_Work instructions_
A. Can you copy out the passage of the forum post below about motivation on HRT, from "Have any of" to "day until completed.", word for word?
B. Can you continue the forum post below about struggling with motivation and focus on HRT, picking up after its last sentence?

_Text for analysis_

Hello all, hope you are well and thanks in advance for reading.
Have any of you experienced lack of motivation and difficulty focusing on HRT?
I've always been a little ADHD I think although in the past when I got focused on a project I enjoyed I could focus on it for long periods of time when I worked on it and follow it through day to day until completed.
I have fought depression ever since I was a kid with some wonderful breaks from it here and there. The norm is somewhat low spirits which I mask behind a sense of humor. I do see a therapist regularly and a psychiatrist quarterly for medication and they are informed about my transition. (I'm twelve months on HRT at this point.) From the beginning of the summer until the present I have had a real hard time scheduling myself and well....I'm just confused a lot of the time. Part of the problem I am sure is lack of routine. I work but of recent as a freelancer although I am looking for something at least part time to force myself into some sort of day to day. My motivation for anything, even things I used to love, is not at an all time low like previous major depressive episodes but it is very, very low. It takes me half the day to get going, then I manage to get about half a normal days work in and then get angry with myself.

_Records_
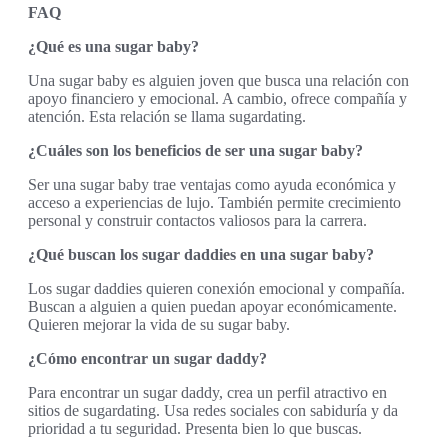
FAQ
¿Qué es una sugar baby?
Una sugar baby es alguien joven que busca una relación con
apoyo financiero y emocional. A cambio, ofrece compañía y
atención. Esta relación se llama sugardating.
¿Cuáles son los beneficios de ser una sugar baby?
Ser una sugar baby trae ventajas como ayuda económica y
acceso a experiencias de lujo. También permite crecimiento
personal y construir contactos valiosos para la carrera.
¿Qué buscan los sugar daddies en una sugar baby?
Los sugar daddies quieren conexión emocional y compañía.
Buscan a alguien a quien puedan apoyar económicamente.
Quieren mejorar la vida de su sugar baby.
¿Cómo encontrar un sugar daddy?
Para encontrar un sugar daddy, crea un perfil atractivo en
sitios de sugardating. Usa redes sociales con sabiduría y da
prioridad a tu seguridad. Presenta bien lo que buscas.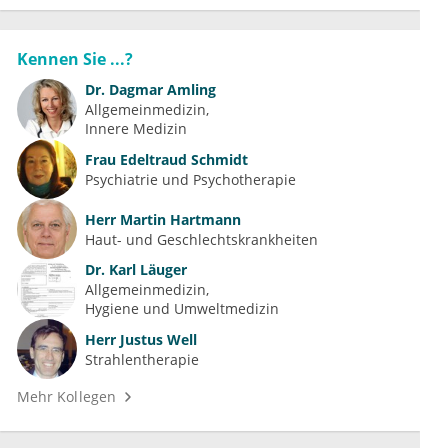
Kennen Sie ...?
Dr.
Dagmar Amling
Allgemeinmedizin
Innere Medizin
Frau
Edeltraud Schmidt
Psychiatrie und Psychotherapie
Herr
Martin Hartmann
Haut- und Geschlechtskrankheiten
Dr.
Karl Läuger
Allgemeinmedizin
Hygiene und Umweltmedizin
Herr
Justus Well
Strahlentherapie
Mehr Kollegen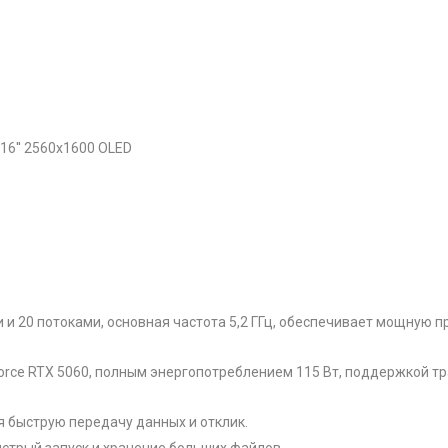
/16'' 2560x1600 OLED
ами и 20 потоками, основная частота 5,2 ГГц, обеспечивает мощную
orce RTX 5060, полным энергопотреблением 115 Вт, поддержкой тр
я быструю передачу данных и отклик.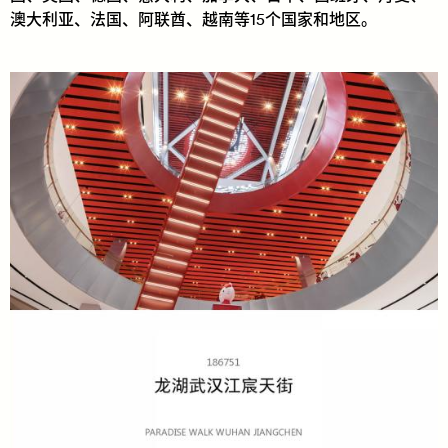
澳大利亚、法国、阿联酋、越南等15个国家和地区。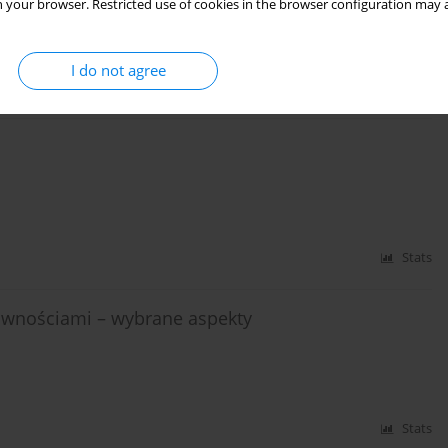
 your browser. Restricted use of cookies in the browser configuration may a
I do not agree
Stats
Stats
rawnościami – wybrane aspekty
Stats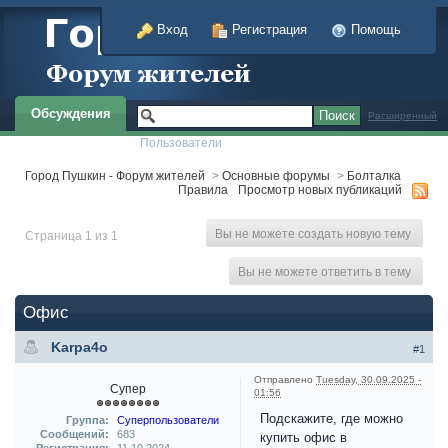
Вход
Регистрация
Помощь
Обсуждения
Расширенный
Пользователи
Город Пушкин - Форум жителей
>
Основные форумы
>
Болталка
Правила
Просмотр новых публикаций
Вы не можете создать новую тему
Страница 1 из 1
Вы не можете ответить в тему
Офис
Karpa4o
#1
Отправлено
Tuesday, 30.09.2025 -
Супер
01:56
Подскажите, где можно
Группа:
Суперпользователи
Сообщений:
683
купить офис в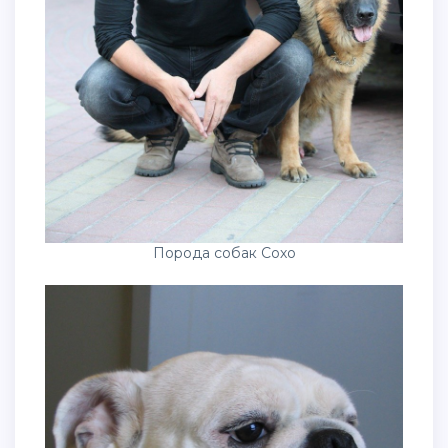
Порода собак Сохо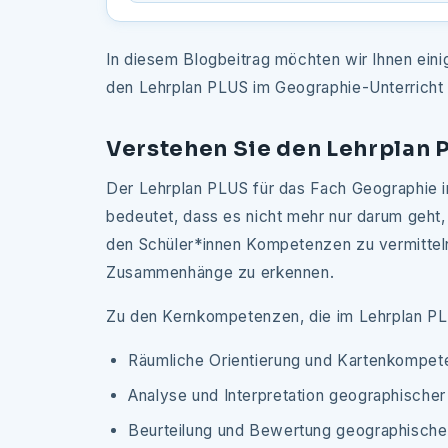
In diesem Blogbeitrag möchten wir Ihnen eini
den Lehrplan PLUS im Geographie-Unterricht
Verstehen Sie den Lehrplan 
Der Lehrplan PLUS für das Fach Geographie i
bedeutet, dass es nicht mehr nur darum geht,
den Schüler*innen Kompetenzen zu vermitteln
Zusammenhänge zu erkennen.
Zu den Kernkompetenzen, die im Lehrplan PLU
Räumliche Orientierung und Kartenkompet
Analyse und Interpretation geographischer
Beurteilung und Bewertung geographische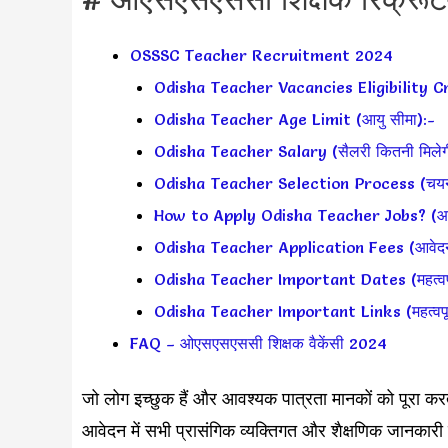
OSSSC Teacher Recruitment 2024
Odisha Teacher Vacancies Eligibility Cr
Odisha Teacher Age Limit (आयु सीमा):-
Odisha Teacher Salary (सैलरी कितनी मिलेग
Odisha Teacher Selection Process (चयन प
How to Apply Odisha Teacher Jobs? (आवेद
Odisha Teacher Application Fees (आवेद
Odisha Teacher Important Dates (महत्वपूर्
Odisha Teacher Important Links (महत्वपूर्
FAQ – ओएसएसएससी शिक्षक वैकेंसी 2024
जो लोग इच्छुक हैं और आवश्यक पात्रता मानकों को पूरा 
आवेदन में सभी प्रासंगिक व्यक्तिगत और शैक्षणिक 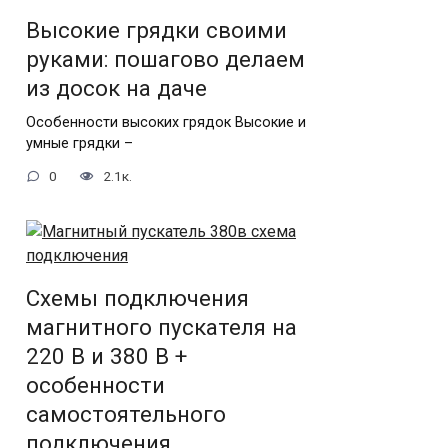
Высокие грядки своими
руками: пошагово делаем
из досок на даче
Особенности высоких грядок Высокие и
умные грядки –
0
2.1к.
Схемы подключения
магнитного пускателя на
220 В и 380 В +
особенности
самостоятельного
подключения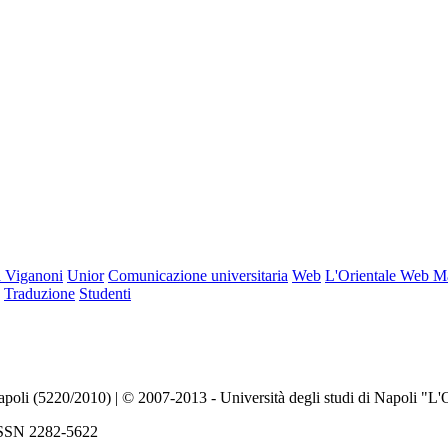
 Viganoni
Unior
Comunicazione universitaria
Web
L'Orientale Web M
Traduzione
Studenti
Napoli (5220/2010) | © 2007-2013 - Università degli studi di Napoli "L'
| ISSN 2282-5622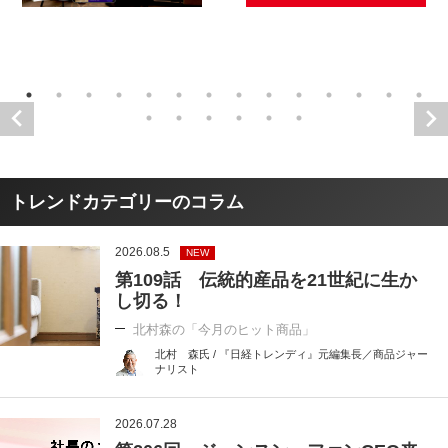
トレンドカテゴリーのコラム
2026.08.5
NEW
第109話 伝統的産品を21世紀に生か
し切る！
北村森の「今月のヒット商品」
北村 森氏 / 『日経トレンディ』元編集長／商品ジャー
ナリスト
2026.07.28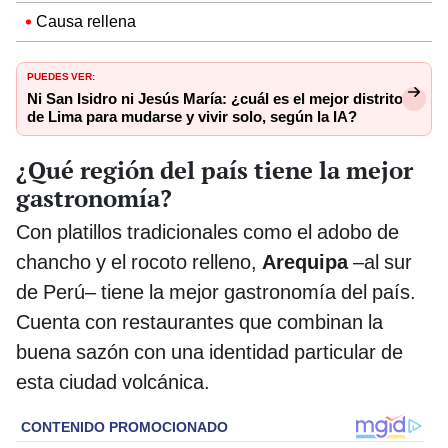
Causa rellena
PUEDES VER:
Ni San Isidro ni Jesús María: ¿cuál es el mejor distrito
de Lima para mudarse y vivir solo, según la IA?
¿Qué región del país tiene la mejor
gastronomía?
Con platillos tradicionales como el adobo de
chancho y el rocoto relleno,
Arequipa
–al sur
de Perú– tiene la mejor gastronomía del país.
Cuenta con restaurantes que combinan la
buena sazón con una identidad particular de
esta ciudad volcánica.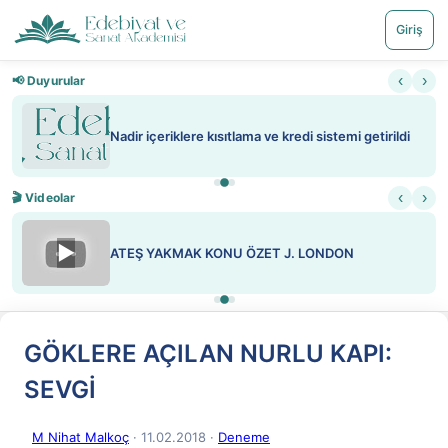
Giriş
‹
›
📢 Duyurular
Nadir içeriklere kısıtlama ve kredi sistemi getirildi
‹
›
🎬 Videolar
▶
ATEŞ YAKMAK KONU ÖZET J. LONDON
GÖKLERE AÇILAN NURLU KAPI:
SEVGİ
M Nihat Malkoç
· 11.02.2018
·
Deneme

_Written responses_
A.
Have any of you experienced lack of motivation and difficulty focusing on HRT?
I've always been a little ADHD I think although in the past when I got focused on a project I enjoyed I could focus on it for long periods of time when I worked on it and follow it through day to day until completed.

B.
Drinking has been a problem. I was clean and sober for 14 years until I went out again three years ago. It went up and down in severity but as of today I haven't had a drink for nine days, so I suppose I should not expect a lot from myself at the moment. If any of you have fought with alcoholism and care to share your experience strength and hope please PM me! The only thing getting me through each day without a bottle of wine is staying in contact with others who deal with the same.
Thanks for reading this far. I hate dumping my problems on others but I always sincerely tell friends its OK to ask me for help. I guess I should allow myself to do the same as difficult as that is.